- **EXERCISE PROMPT**:
Copy every line of text in the data below word for word, leaving out the pictures.

- **RECORDS FOR THE TASK**:
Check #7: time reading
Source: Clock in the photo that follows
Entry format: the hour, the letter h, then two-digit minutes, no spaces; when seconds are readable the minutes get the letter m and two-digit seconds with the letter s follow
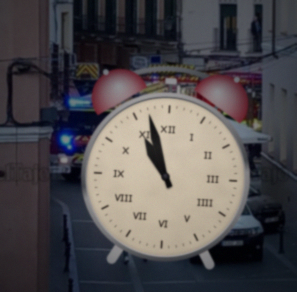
10h57
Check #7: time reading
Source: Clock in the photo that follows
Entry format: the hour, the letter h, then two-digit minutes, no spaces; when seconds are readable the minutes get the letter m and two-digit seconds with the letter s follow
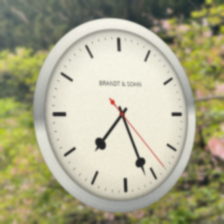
7h26m23s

- **RESPONSE TO THIS TASK**:
Check #7: time reading
Source: Clock in the photo that follows
Entry format: the hour, the letter h, then two-digit minutes, no spaces; when seconds are readable the minutes get the letter m and two-digit seconds with the letter s follow
10h57
Check #7: time reading
Source: Clock in the photo that follows
Entry format: the hour, the letter h, then two-digit minutes, no spaces; when seconds are readable the minutes get the letter m and two-digit seconds with the letter s follow
7h26m23s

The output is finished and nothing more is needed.